Sarah Abu Lebdeh, 27, and Ahmad Rashad Nadir, 28, made international headlines last February after a video of the pair spread online in which they allegedly threatened violence against Israeli patients at Bankstown Hospital, in Sydney’s west.
The pair attended the Downing Centre District Court on Thursday for a hearing ahead of their trial at the end of August.
The admissibility of the video is a key part of their defence, with an argument unfolding in court again on Thursday as to whether the video was recorded without consent, and will therefore be inadmissible at trial. In the two-and-a-half minute video, recorded by Israeli influencer Max Veifer, the nurses allegedly threatened violence against Israelis who came to the hospital.
Mr Nadir’s lawyer Zemarai Khatiz told an awaiting media scrum on Thursday afternoon it will be a “devastating blow to the prosecution” if the video is thrown out.

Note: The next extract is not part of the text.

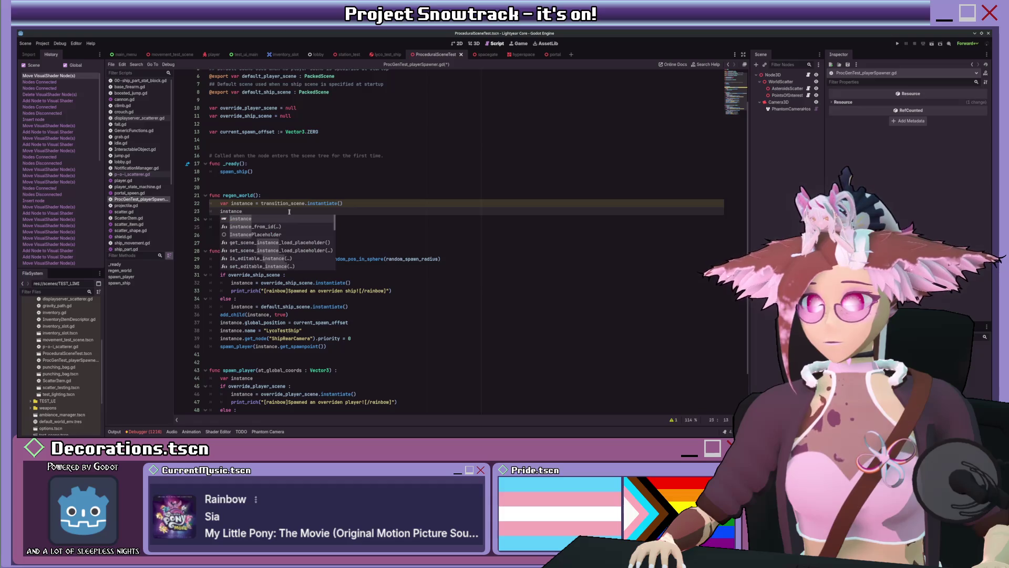
{"action": "type", "text": "_s"}
{"action": "key", "text": "Return"}
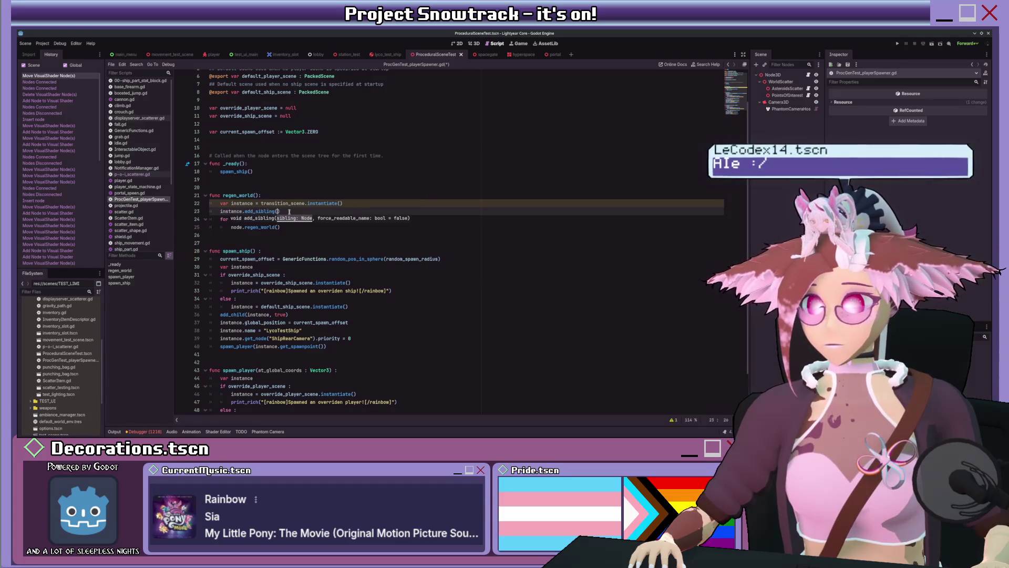
{"action": "key", "text": "BackSpace"}
{"action": "key", "text": "BackSpace"}
{"action": "key", "text": "BackSpace"}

“We have argued that it was a private conversation that was unlawfully recorded,” he said. “The judge has heard detailed submissions and arguments and will consider it in due course.”
Lawyers for the nurses have argued the video, which took place on an online random video chat website, was part of “a private conversation”, and was posted in the interests of “activism” and “content creation”.

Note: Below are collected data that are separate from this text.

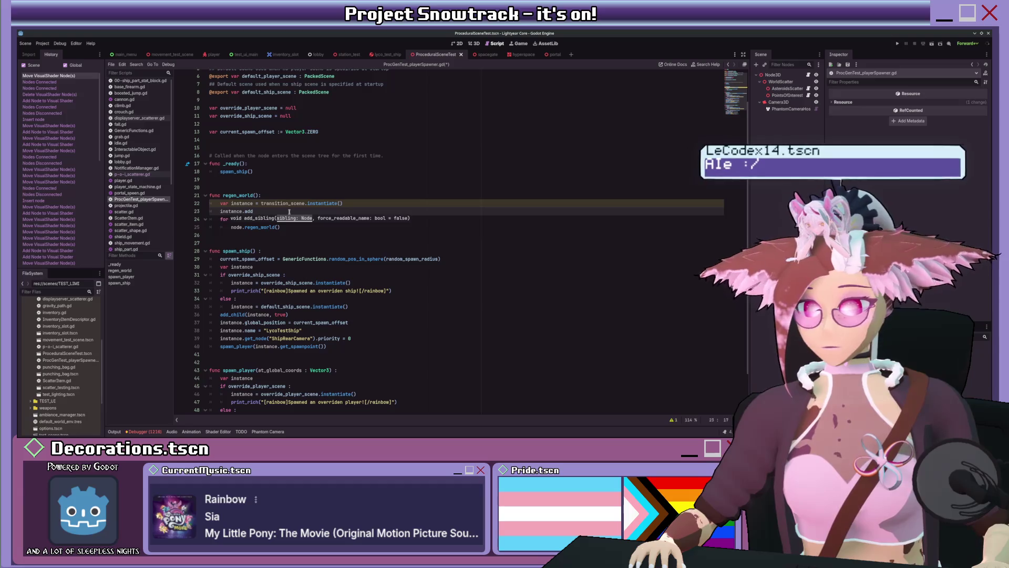
{"action": "key", "text": "Home"}
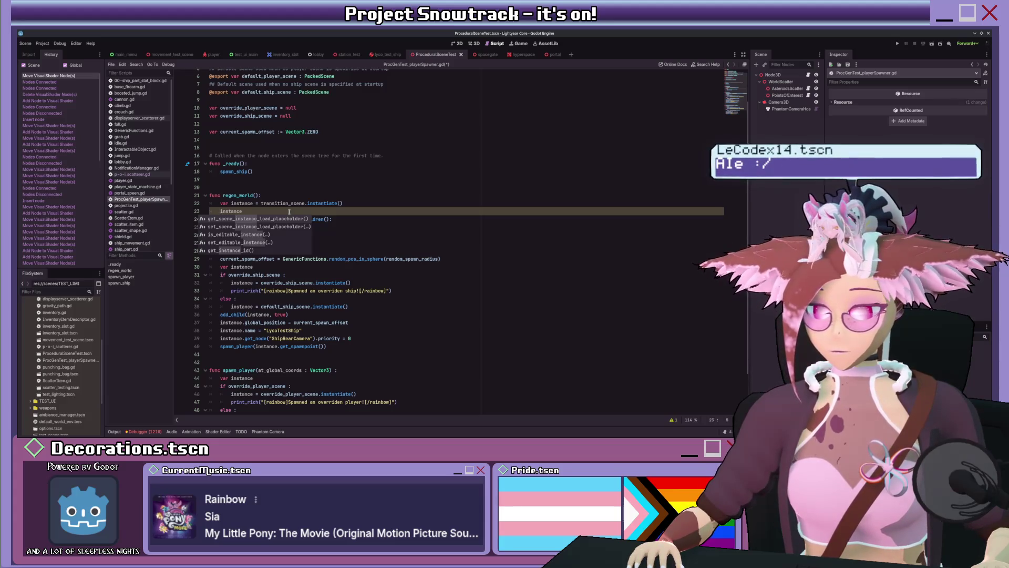
Write get_node("LycoTestShip").add_child(instance) on line 23, clearing a stray call on line 24.
{"action": "type", "text": "get_node("}
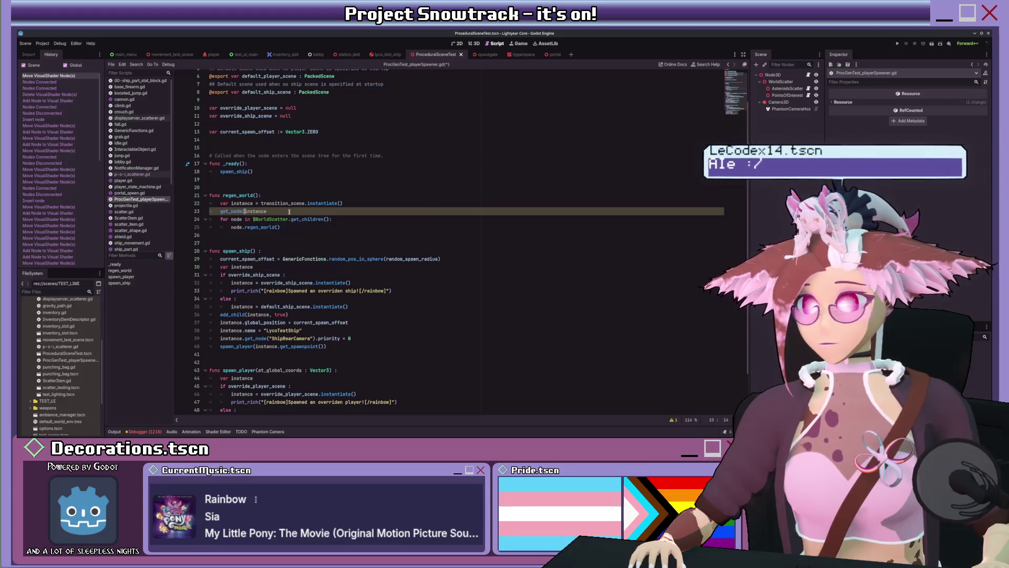
{"action": "type", "text": "\"Lyco"}
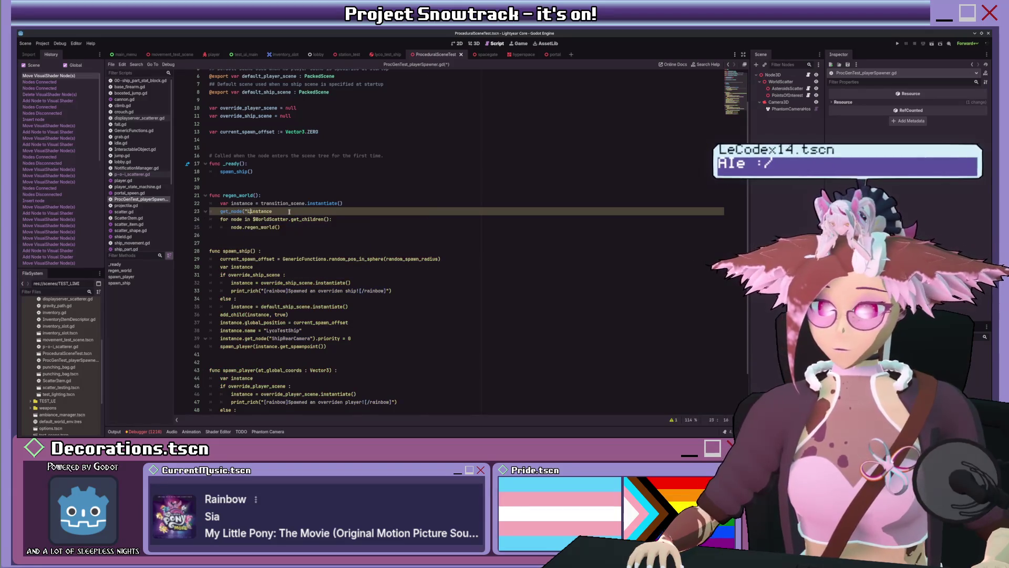
{"action": "type", "text": "TestShi"}
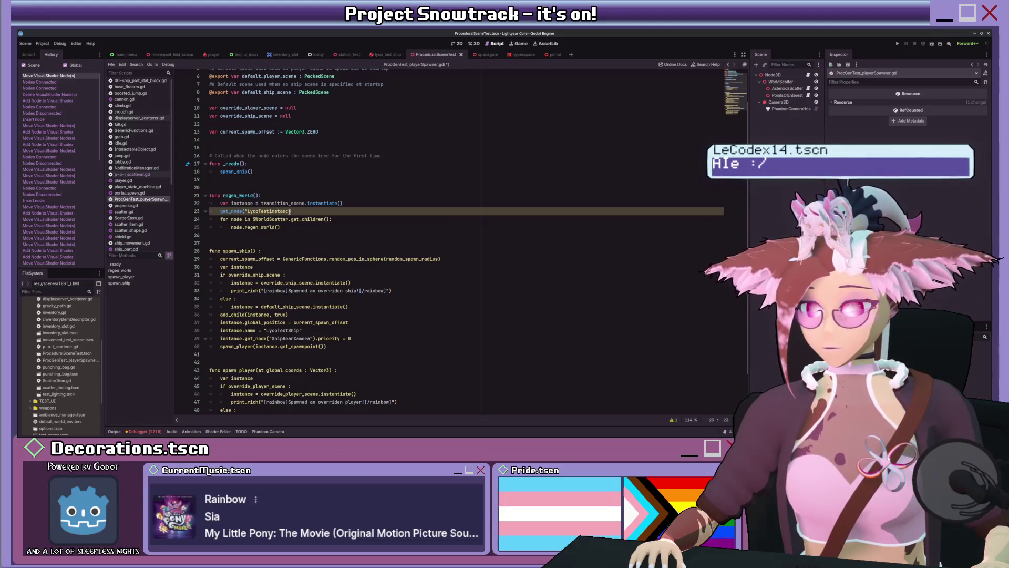
{"action": "type", "text": "p\")"}
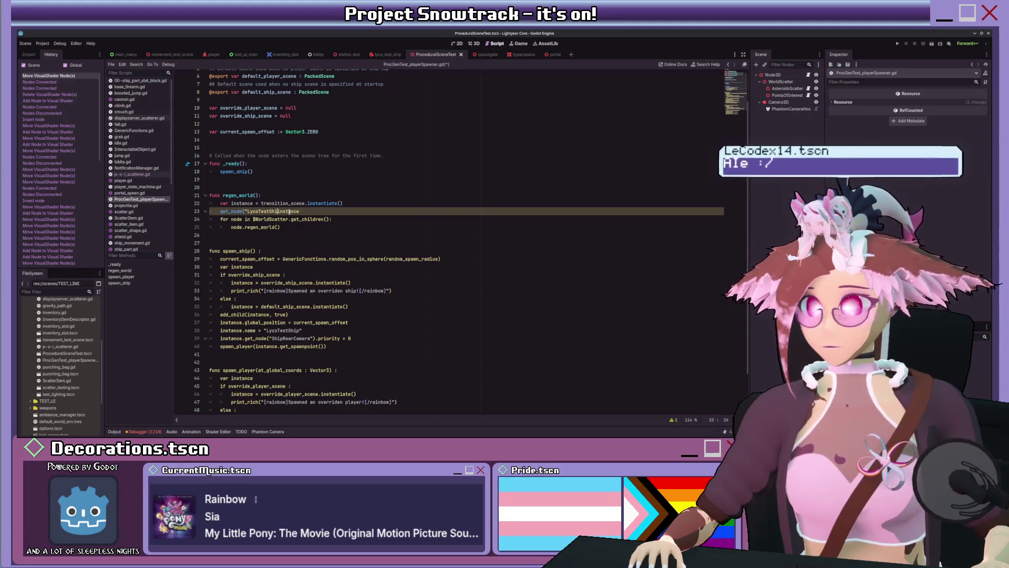
{"action": "type", "text": ".add_chi"}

“It’s vigilantism,” Barrister Greg James AM KC said. “He’s an activist … he’s seeking to draw out opinions … and he’s not protecting himself from them, he’s capitalising on them. It’s not simply just a recording, but he urges his followers to identify the people concerned and the circumstances so he can use this material against them.”
The argument that the video was recorded for Mr Veifer’s protection is disproportionate, Mr James said, given he was in Israel and the nurses were in Sydney. “In doing so, in the purpose of his activities as an activist and content creator … to say (the recording) is for my protection could mean, at best, ‘so I get it right’.”
While the Crown argues the recording of the video took place in Israel, where Mr Veifer was at the time, the defence argues the recording took place where the sound of the nurses’ voices were originating from, in this case Sydney. The Crown claims the argument that the video was recorded in NSW because that’s where the sound originated from through a microphone connected to Israel is the equivalent of saying you’re using “the same microphone as Mick Jagger at a concert”.
“Yes, it seems … a bit of a stretch,” Judge Michael McHugh said.
In NSW, under the Surveillance Devices Act 2007, it is illegal to record a “private conversation” or activity without the consent of the parties involved, and carries a maximum sentence of five years imprisonment.
Ms Abu Lebdeh has pleaded not guilty to using a carriage service to menace, harass or offend and threaten violence to a group. Mr Nadir has pleaded not guilty to using a carriage service to menace, harass or offend. The pair remain on bail.
The video attracted widely circulated criticism at the time, and made international headlines. The pair, who have both been stood down from their jobs by NSW Health, have also been hit with a two-year ban from working with NDIS participants.
The trial is expected to span over five days. Judge McHugh reserved his decision on the video’s admissibility, and is expected to hand down his judgment on June 23.